Hélène Cixous/« Mes êtres d’incandescence »
Pour Adeline
« Ça commence par le secret gardé, par la séparation silencieuse du reste du monde. On s’aime. On passe dans la clandestinité. On quitte le monde en plein jour. »
Hélène Cixous, L’Amour du loup, chapitre I, « Sacrifices », page 19.
En feuilletant mes carnets, je retrouve cette prise de notes (un extrait de l'ouvrage de Cixous) qui date du premier jour des vacances de février 2004. Je lis ceci :
« Il y avait eu les bombardements d’Oran, les bombardements de guerre, avec bombes, descentes aux abris, sirènes d’alerte, l’espace devient extrêmement vertical, la vie est une corde tendue entre deux non-extrémités entre en haut et sous la terre, entre horreur et jubilation […] Il y a eu le bombardement de Salszbourg, un autre encore. Un autre encore. Une succession de bombardements […]
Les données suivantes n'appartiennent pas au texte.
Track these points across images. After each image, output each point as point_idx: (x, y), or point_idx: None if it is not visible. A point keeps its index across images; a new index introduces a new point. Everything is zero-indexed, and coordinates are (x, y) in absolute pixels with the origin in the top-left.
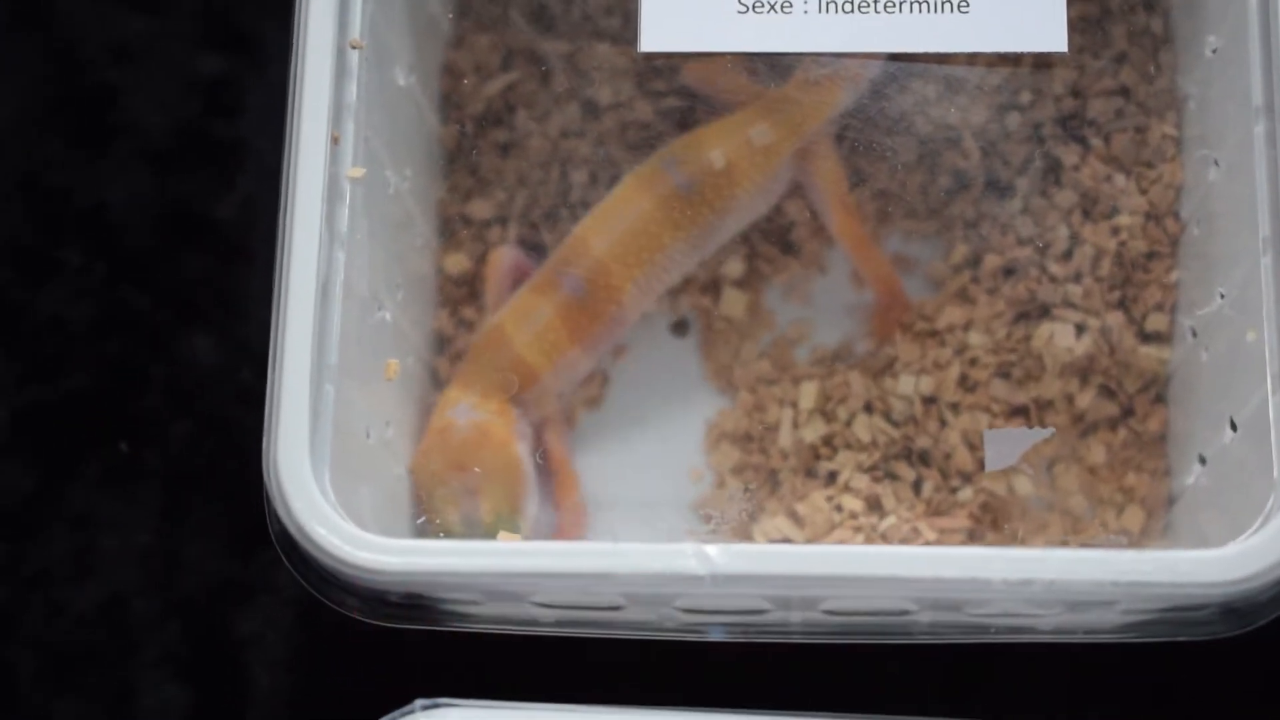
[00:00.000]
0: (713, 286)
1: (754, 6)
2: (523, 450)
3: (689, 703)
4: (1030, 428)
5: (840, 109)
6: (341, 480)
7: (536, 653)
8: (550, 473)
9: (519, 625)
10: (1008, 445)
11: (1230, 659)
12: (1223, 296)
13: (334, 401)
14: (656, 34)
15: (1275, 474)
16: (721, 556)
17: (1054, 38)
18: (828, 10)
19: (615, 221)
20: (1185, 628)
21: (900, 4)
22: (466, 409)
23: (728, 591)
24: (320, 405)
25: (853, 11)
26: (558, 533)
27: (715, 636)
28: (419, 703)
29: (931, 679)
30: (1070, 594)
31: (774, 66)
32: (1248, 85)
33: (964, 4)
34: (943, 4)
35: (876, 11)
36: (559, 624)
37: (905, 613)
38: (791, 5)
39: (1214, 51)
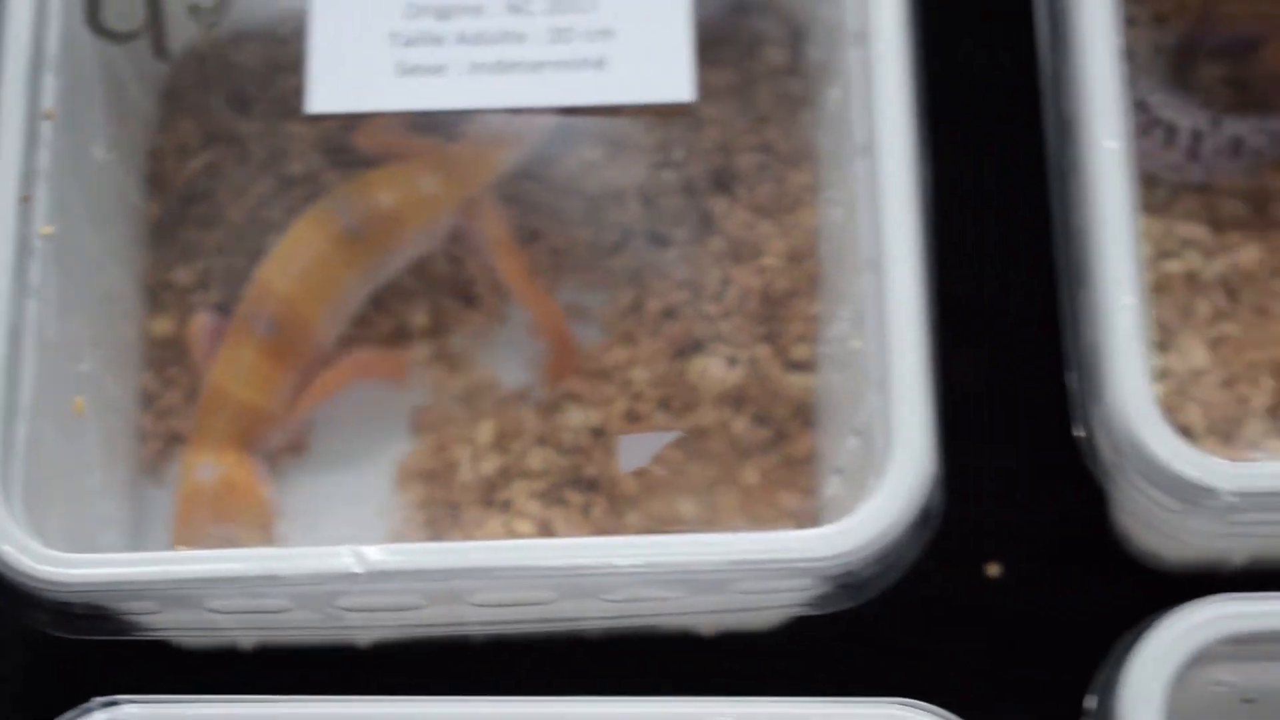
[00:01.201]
0: (402, 336)
1: (412, 69)
2: (267, 488)
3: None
4: (687, 455)
5: (505, 167)
6: (36, 505)
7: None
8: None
9: (203, 631)
10: (639, 448)
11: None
12: (845, 321)
13: (25, 439)
14: (322, 96)
15: (877, 465)
16: (377, 555)
17: (682, 89)
18: (478, 71)
19: (293, 261)
20: (809, 604)
21: (542, 64)
22: (207, 467)
23: (385, 588)
24: (11, 441)
25: (500, 72)
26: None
27: (381, 634)
28: (96, 700)
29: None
30: (690, 573)
31: (438, 125)
32: (853, 129)
33: (601, 62)
34: (581, 63)
35: (521, 71)
36: (240, 628)
37: (549, 602)
38: (446, 67)
39: (835, 104)
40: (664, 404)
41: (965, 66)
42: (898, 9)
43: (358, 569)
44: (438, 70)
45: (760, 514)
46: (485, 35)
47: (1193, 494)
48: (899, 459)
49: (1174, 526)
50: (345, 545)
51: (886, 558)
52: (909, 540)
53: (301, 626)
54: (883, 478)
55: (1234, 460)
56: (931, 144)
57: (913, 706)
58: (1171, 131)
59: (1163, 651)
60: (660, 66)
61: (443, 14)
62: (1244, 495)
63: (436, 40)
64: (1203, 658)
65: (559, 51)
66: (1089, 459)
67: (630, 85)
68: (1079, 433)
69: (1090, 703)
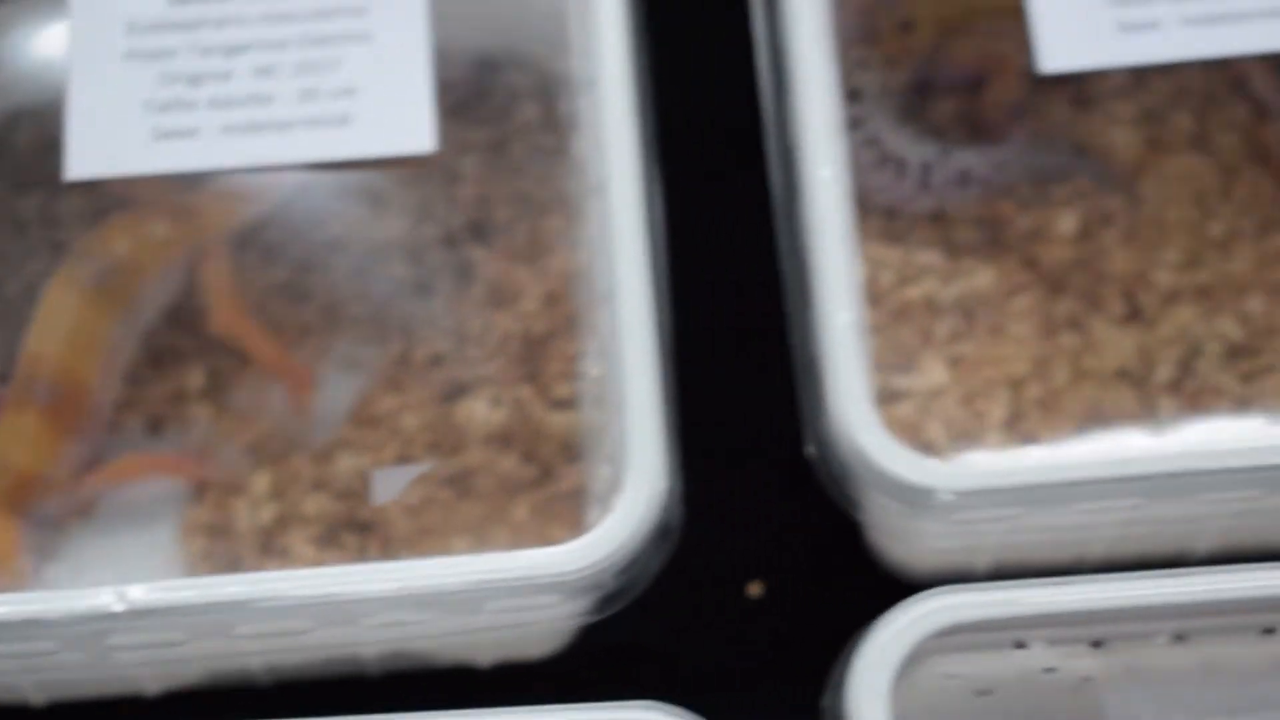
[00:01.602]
0: (178, 398)
1: (166, 134)
2: (24, 557)
3: None
4: (457, 495)
5: (241, 219)
6: None
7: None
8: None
9: None
10: (391, 481)
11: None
12: (594, 356)
13: None
14: (81, 162)
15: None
16: (139, 592)
17: (423, 141)
18: (229, 133)
19: (53, 325)
20: (564, 620)
21: (289, 123)
22: None
23: (149, 624)
24: None
25: (250, 132)
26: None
27: (166, 680)
28: None
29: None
30: (438, 594)
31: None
32: (588, 172)
33: (345, 119)
34: (326, 120)
35: (269, 131)
36: (15, 672)
37: (311, 630)
38: (198, 130)
39: (578, 151)
40: (434, 447)
41: (694, 106)
42: (622, 56)
43: (119, 607)
44: (191, 133)
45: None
46: (235, 99)
47: (913, 496)
48: (634, 475)
49: (910, 534)
50: (108, 586)
51: (629, 570)
52: (650, 553)
53: (77, 671)
54: (621, 494)
55: (948, 460)
56: (664, 180)
57: (658, 709)
58: (902, 165)
59: (885, 645)
60: (402, 121)
61: (194, 81)
62: (961, 494)
63: (189, 105)
64: (927, 650)
65: (306, 110)
66: (821, 474)
67: (374, 140)
68: (809, 450)
69: (825, 701)
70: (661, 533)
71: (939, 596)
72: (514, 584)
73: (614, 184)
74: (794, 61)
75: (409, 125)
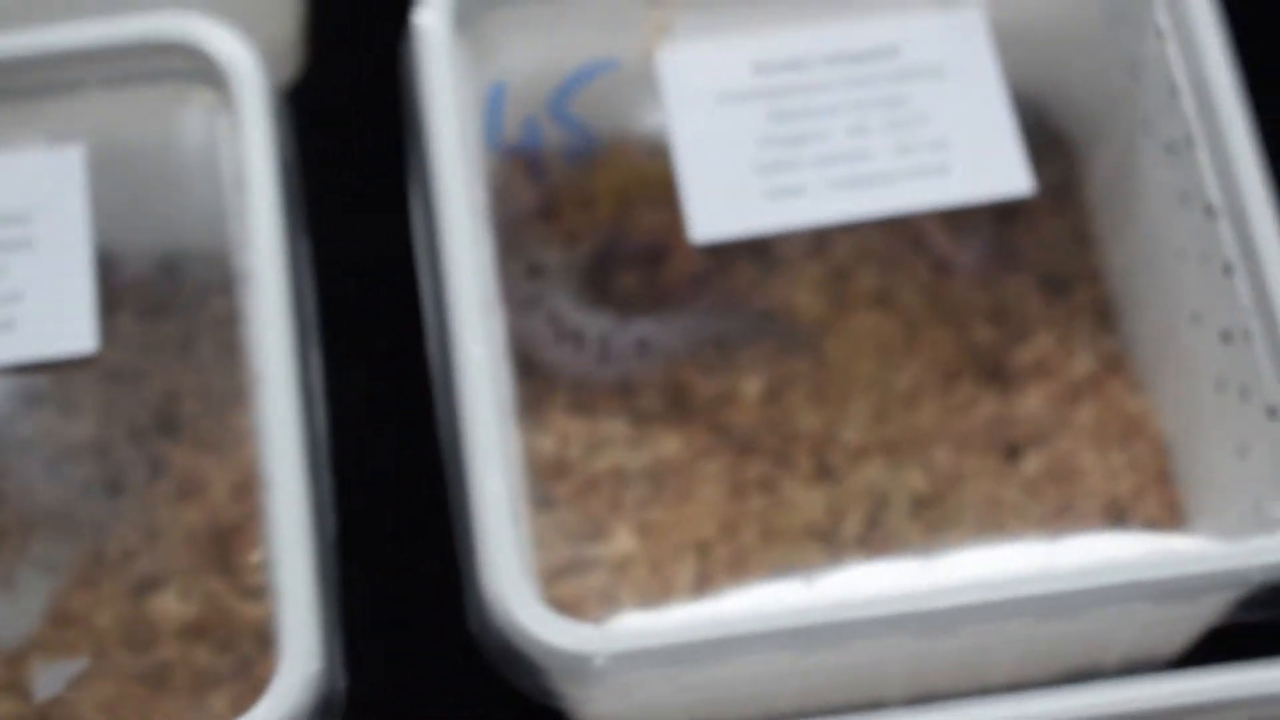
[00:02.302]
0: None
1: None
2: None
3: None
4: (151, 691)
5: None
6: None
7: None
8: None
9: None
10: (52, 675)
11: None
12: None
13: None
14: None
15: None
16: None
17: (84, 342)
18: None
19: None
20: None
21: None
22: None
23: None
24: None
25: None
26: None
27: None
28: None
29: None
30: None
31: None
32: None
33: (11, 323)
34: None
35: None
36: None
37: None
38: None
39: None
40: (127, 642)
41: (358, 294)
42: (276, 249)
43: None
44: None
45: None
46: None
47: (571, 663)
48: (289, 658)
49: (584, 702)
50: None
51: None
52: None
53: None
54: (277, 677)
55: (603, 626)
56: (326, 362)
57: None
58: (580, 338)
59: None
60: (63, 323)
61: None
62: (614, 657)
63: None
64: None
65: None
66: (484, 650)
67: (36, 343)
68: (473, 629)
69: None
70: (321, 714)
71: None
72: None
73: (269, 373)
74: (446, 241)
75: (71, 327)
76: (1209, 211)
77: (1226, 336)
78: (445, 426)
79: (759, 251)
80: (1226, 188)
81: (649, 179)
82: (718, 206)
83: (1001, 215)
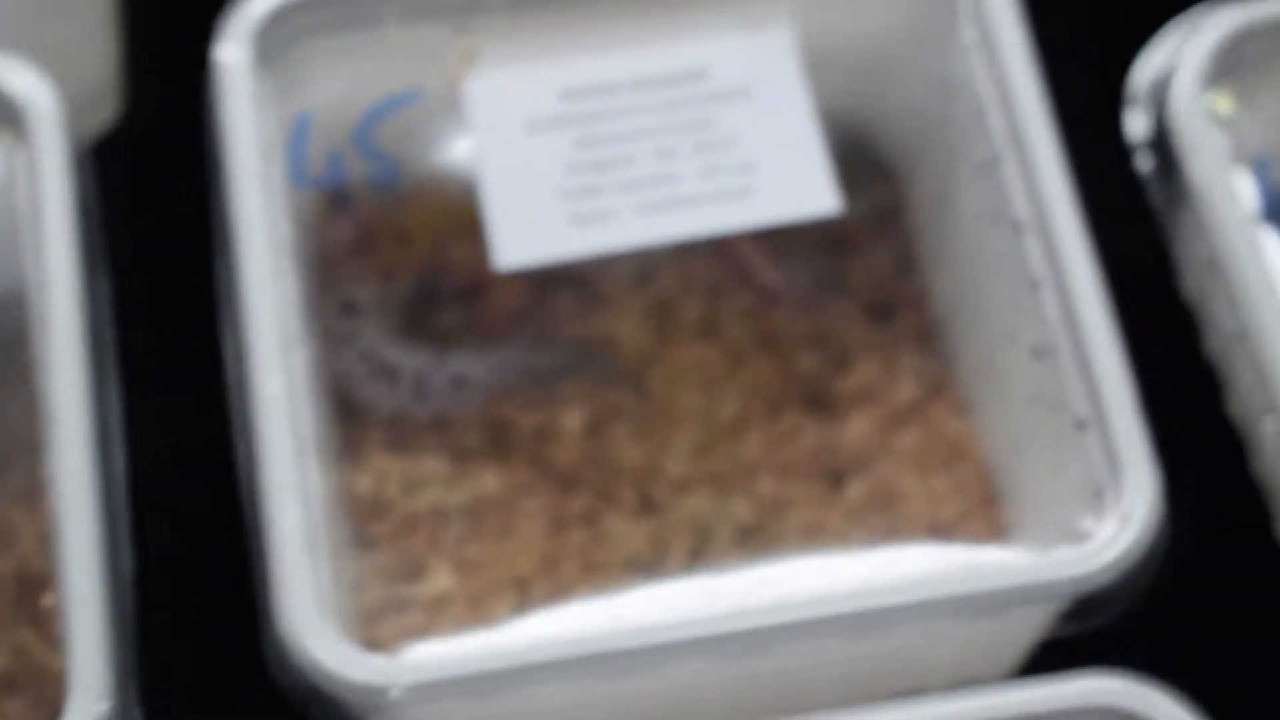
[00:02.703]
0: None
1: None
2: None
3: None
4: None
5: None
6: None
7: None
8: None
9: None
10: None
11: None
12: None
13: None
14: None
15: None
16: None
17: None
18: None
19: None
20: None
21: None
22: None
23: None
24: None
25: None
26: None
27: None
28: None
29: None
30: None
31: None
32: None
33: None
34: None
35: None
36: None
37: None
38: None
39: None
40: None
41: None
42: (71, 288)
43: None
44: None
45: None
46: None
47: (366, 696)
48: (76, 699)
49: None
50: None
51: None
52: None
53: None
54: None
55: (397, 657)
56: (131, 403)
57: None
58: (395, 375)
59: None
60: None
61: None
62: (409, 689)
63: None
64: None
65: None
66: (284, 688)
67: None
68: (272, 668)
69: None
70: None
71: None
72: None
73: (62, 416)
74: (244, 275)
75: None
76: (1017, 228)
77: (1037, 352)
78: (244, 464)
79: (581, 284)
80: (1033, 204)
81: (463, 212)
82: (523, 233)
83: (826, 243)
Nous sommes nés pour être bombardés et pour voir soudain les lieux familiers et les choses ordinaires devenus nus et spectaculaires. Alors le dehors gagne le dedans et le dedans s’étale impudiquement sans qu’on y puisse rien. C’est comme ce phénomène mathématique appelé Bouteilles de Klein une chose inconcevable et pourtant qui existe, un volume dont le dehors est dedans […]
Dès qu’on commence à raconter, il y a comme un apaisement des Mânes. Mais pendant quarante ans il y a impossibilité de tout récit. Quarante ans : toujours quarante ans de désert de mutisme. L’évanouissement dure quarante ans. Ensuite la mémoire reprend. Pendant l’évanouissement reste un monde, une population non racontée, bien cachée, tapie dans les replis, dans l’escalier, des larves de jeunes condamnés à mort, qui reviennent sitôt morts qui nous assiègent et que nous assiégeons.
La Fin n’est pas la fin. Pas plus que le commencement ne commence. »
Extrait de Hélène Cixous, La Mort du loup et autres remords, II « Le livre personnage du livre », « La Chose », éditions Galilée, 2003, pp. 115-116.
| Voir aussi : - (sur Terres de femmes) un article sur La Mort du loup : « Petites érinyes de la conscience ». |


Raconter pour apaiser les Mânes. Oui elle a raison.
Mais les Mânes sont cruelles. Cet apaisement qu'elles donnent, elles le font payer si cher!
Raconter pour oublier ou pour faire revivre cette douleur, la preuve qu'on est vivant.
La violence des souvenirs se dissout dans les mots, mais pas dans la mémoire. Reste alors la magie du regard porté sur ce qui n'est plus. Le regard d'avant. Celui de tous les espoirs, de tous les possibles.
Les mots qui disent cet avant sont aussi doux que le nectar des dieux, ils sont le poison de l'avenir.
Masochisme de la Mémoire. Mais c'est aussi le seul moyen de ne pas voir le trou béant et la putréfaction de tout ce qui fut un jour.
Les souvenirs ravivés comme un soleil qui toujours se lève, dont rien ne peut arrêter la course inexorable.
Merci infiniment pour ce beau texte. Merci pour tout.